Der Eindruck täuscht nicht: Der erst zwölfjährige Nic Wiedenhorn (rechts) ist tatsächlich zwei Zentimeter größer als der frühere French-Open-Champion Juan-Carlos Ferrero Ein Bericht aus der Kreiszeitung Böblinger Bote

Nic Wiedenhorn von der TA SV Böblingen war in der Herbstferien für eine Woche zum Training in der Akademie des ehemaligen spanischen French-Open-Siegers und Weltranglistenersten Juan-Carlos Ferrero in der Nähe von Alicante.

Die KREISZEITUNG hat sich nach seiner Rückkehr mit dem Zwölfjährigen unterhalten.

Wie kam es zu dem Trainingsaufenthalt in der Akademie?
Den habe ich gewonnen.
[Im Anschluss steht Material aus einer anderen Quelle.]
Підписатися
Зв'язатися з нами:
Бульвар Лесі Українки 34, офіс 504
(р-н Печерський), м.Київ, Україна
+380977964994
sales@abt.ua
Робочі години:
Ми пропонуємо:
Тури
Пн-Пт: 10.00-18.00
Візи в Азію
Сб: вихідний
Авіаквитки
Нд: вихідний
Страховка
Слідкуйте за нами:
Das war der Preis für meinen Sieg beim Nationalen Jüngstenturnier im vergangenen Sommer in Detmold.

Und wie hat es Dir in Spanien gefallen?
Es war eine coole und anstrengende Woche. Ich hatte jeden Tag jeweils zwei Einheiten Tennis- und Konditionstraining – insgesamt fast sieben Stunden täglich. Wir hatten aber auch die Gelegenheit, beim ATP-Turnier in Valencia vorbeizuschauen, das zu der Zeit stattfand.

Bist Du denn auch Juan-Carlos Ferrero begegnet, dem Inhaber der Akademie und ehemaligen French-Open-Sieger?
Ja, mehrmals sogar. Der wohnt gleich nebenan und ist die ganze Woche über immer wieder in der Akademie gewesen, auch mit uns zusammen im Kraftraum. Ein sehr netter Typ. Außerdem habe ich Nicolas Almagro getroffen, der im Moment die Nummer 13 der Weltrangliste ist und dort trainiert.
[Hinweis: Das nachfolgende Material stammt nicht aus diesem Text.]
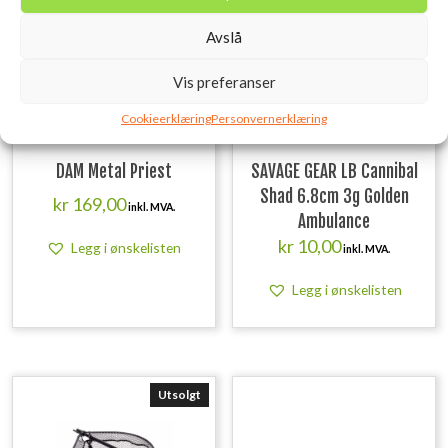
Avslå
Vis preferanser
Cookieerklæring
Personvernerklæring
DAM Metal Priest
SAVAGE GEAR LB Cannibal
Shad 6.8cm 3g Golden
kr
169,00
inkl. MVA.
Ambulance
kr
10,00
Legg i ønskelisten
inkl. MVA.
Legg i ønskelisten
Utsolgt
Gibt es Unterschiede zwischen dem Training dort und hier in Deutschland?
Die Spieler dort haben eine andere Einstellung. Alle wollen Tennisprofi werden. Man trainiert mit maximal zwei Spielern pro Platz, teilweise sind sogar zwei Trainer dabei – Dreier- oder Vierergruppen gibt es eher selten. Zudem ist der Umfang natürlich höher. Für das Pensum, das ich dort in einer Woche hatte, brauche ich zu Hause drei Wochen, allein schon wegen der Schule. Das machen viele der Spieler dort schon mit 14 Jahren über eine Internetschule.
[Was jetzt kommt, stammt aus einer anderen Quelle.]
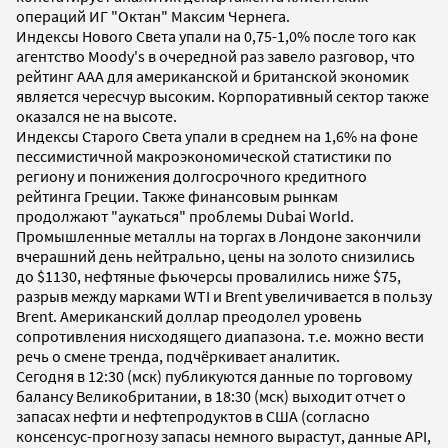
операций ИГ "Октан" Максим Чернега.
Индексы Нового Света упали на 0,75-1,0% после того как
агентство Moody's в очередной раз завело разговор, что
рейтинг ААА для американской и британской экономик
является чересчур высоким. Корпоративный сектор также
оказался не на высоте.
Индексы Старого Света упали в среднем на 1,6% на фоне
пессимистичной макроэкономической статистики по
региону и понижения долгосрочного кредитного
рейтинга Греции. Также финансовым рынкам
продолжают "аукаться" проблемы Dubai World.
Промышленные металлы на торгах в Лондоне закончили
вчерашний день нейтрально, цены на золото снизились
до $1130, нефтяные фьючерсы провалились ниже $75,
разрыв между марками WTI и Brent увеличивается в пользу
Brent. Американский доллар преодолел уровень
сопротивления нисходящего диапазона. т.е. можно вести
речь о смене тренда, подчёркивает аналитик.
Сегодня в 12:30 (мск) публикуются данные по торговому
балансу Великобритании, в 18:30 (мск) выходит отчет о
запасах нефти и нефтепродуктов в США (согласно
консенсус-прогнозу запасы немного вырастут, данные API,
Wie sieht denn Dein Trainingsplan und Tagesablauf normalerweise aus?
Ich gehe ganz normal zur Schule ins Lise-Meitner-Gymnasium und trainiere je zweimal pro Woche im Verein bei Peter Zuleck und im Leistungszentrum des Württembergischen Tennis-Bundes in Stuttgart-Stammheim bei Michael Wennagel. Dort steht jeweils auch Konditionstraining auf dem Programm. Und dann kommen noch Turniere und Mannschaftsspiele dazu.

Während Du in Spanien warst, kam die neue deutsche Rangliste heraus. Du bist in Deinem Jahrgang in den vergangenen sechs Monaten von Platz acht auf drei geklettert. Welche Erfolge haben diesen Aufstieg bewirkt?
Zum einen habe ich in Detmold gewonnen. Dann bin ich baden-württembergischer Meister im Freien und württembergischer Hallenmeister geworden und war im Viertelfinale der deutschen Meisterschaften. Außerdem stand ich bei drei Turnieren der Tennis Europe Series je einmal im Finale, Halbfinale und Viertelfinale.

Die Saison hätte also nicht besser laufen können.
Na ja, ein wenig schon: Im Viertelfinale der deutschen Meisterschaften habe ich 5:7 im dritten Satz verloren – das war echt ärgerlich. Außerdem hätte ich gerne eines der drei Matches gegen Osman Torski, den deutschen Meister und Nummer eins der Rangliste, gewonnen. Aber daran arbeite ich. Alles in allem kann ich aber zufrieden sein.